Robert Crovella gave an excellent answer that highlights the importance of the AoS -> SoA layout transformation that often improves performance on the GPU, I'd just like to propose a middle ground that might be more convenient. The CUDA language provides a few vector types for just the purpose you describe (see this section of the CUDA programming guide ).

For example, CUDA defines int3, a datatype that stores 3 integers.

 struct int3
 {
    int x; int y; int z;
 };

Similar types exist for floats, chars, doubles etc. What's nice about these datatypes is that they can be loaded with a single instruction, which may give you a small performance boost. See this NVIDIA blog post for a discussion of this. It's also a more "natural" datatype for this case, and it might make other parts of your code easier to work with. You could define, for example:

struct planets {
    float3 position[N];
    float3 velocity[N];
    int mass[N];
};

A reduction kernel that uses this datatype might look something like this (adapted from Robert's).

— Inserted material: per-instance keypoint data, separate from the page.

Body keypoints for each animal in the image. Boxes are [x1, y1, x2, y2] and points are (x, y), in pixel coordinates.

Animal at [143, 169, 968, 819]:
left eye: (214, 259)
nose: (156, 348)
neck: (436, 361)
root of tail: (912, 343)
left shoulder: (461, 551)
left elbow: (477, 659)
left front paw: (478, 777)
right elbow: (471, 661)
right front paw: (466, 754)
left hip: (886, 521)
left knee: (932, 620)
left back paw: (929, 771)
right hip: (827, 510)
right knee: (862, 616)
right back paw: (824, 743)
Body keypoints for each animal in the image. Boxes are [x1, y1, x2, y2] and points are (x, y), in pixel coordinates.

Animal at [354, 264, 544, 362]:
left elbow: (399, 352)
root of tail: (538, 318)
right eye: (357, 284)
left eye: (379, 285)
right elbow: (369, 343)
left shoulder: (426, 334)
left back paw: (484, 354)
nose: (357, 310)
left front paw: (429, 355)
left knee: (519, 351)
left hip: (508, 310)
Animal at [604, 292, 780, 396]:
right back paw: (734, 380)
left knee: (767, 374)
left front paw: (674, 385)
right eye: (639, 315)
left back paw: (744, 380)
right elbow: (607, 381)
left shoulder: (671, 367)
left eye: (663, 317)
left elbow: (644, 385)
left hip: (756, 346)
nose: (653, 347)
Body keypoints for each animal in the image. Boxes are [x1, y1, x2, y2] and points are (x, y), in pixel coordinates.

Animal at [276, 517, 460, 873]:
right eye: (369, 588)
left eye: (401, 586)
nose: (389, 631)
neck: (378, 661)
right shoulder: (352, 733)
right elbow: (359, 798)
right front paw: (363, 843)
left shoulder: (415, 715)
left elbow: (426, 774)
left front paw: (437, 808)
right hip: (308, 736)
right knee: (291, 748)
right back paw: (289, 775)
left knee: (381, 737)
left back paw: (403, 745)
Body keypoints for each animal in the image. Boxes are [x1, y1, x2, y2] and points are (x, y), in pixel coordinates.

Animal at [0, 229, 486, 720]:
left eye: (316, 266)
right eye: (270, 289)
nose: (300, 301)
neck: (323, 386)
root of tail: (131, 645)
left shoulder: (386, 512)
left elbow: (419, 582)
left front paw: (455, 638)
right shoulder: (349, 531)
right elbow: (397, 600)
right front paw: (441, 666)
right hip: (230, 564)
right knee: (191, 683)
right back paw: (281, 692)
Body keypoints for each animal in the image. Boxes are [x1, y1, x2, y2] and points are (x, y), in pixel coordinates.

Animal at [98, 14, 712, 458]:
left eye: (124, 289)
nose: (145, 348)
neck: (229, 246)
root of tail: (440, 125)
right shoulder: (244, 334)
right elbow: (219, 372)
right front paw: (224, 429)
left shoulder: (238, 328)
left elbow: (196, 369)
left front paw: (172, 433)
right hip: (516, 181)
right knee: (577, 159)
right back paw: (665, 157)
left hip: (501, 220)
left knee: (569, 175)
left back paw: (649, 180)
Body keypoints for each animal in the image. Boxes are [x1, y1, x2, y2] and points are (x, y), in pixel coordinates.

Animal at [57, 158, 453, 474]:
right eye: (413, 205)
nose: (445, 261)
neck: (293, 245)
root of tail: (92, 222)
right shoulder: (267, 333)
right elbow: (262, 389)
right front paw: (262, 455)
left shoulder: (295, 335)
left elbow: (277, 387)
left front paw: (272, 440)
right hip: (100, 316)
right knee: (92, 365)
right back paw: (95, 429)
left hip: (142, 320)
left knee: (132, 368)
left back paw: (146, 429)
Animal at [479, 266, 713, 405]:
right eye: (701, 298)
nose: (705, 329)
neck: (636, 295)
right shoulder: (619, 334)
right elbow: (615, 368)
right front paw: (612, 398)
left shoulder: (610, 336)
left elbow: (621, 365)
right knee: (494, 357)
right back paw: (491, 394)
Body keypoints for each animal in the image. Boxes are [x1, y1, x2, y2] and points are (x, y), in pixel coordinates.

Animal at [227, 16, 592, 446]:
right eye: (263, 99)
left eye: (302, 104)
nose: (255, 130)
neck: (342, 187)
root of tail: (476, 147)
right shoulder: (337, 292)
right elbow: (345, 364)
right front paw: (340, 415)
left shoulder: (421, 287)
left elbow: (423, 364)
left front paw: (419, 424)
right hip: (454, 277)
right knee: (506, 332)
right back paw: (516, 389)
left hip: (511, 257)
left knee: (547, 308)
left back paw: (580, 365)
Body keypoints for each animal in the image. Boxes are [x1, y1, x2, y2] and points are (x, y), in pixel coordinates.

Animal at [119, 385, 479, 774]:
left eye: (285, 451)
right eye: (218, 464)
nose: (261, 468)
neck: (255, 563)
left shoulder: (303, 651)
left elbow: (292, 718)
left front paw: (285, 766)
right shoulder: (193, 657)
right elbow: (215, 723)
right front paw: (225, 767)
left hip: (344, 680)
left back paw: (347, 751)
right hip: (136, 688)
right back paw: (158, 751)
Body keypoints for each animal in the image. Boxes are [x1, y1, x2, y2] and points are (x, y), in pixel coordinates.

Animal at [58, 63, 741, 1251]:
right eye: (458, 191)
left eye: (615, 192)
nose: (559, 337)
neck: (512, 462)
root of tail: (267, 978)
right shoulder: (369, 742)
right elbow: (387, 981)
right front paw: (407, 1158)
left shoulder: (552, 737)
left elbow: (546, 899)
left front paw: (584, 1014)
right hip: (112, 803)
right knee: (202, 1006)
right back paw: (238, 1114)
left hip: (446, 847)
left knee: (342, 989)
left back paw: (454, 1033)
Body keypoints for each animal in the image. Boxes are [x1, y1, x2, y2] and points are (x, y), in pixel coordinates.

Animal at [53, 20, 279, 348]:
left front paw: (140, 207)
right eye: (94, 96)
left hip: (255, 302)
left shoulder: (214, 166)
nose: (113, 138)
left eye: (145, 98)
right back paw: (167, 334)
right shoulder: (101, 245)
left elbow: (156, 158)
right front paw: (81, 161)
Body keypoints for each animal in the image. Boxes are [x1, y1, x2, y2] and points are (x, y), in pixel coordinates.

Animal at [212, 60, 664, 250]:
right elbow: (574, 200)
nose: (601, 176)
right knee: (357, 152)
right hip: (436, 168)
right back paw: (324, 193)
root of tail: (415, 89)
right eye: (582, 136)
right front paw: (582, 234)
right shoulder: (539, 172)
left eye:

__inline__ __device__ void SumInt3(int3 const & input1, int3 const & input2, int3 & result)
{
    result.x = input1.x + input2.x;
    result.y = input1.y + input2.y;
    result.z = input1.z + input2.z;
}

__inline__ __device__ void WarpReduceInt3(int3 const & input, int3 & output, unsigned int const tID)
{
    output.x = WarpReduce(input.x, tID);
    output.y = WarpReduce(input.y, tID);
    output.z = WarpReduce(input.z, tID);    
}

__global__ void reduceSum(int3 * inputData, int3 * output, int size){
    extern __shared__ int3 sdata[];

    int3 temp;

    unsigned int tID = threadIdx.x;
    unsigned int i = tID + blockIdx.x * (blockDim.x * 2);

    // Load and sum two integer triplets, store the answer in temp.
    SumInt3(input[i], input[i + blockDim.x], temp);

    // Write the temporary answer to shared memory.
    sData[tID] = temp;

    __syncthreads();

    for (unsigned int stride = blockDim.x / 2; stride > 32; stride >>= 1)
    {
        if (tID < stride)
        {
            SumInt3(sdata[tID], sdata[tID + stride], temp);
            sData[tID] = temp;
        }
        __syncthreads();
    }

    // Sum the intermediate results accross a warp.
    // No need to write the answer to shared memory,
    // as only the contribution from tID == 0 will matter.
    if (tID < 32)
    {
        WarpReduceInt3(sdata[tID], tID, temp);
    }

    if (tID == 0)
    {
        output[blockIdx.x] = temp;
    }
}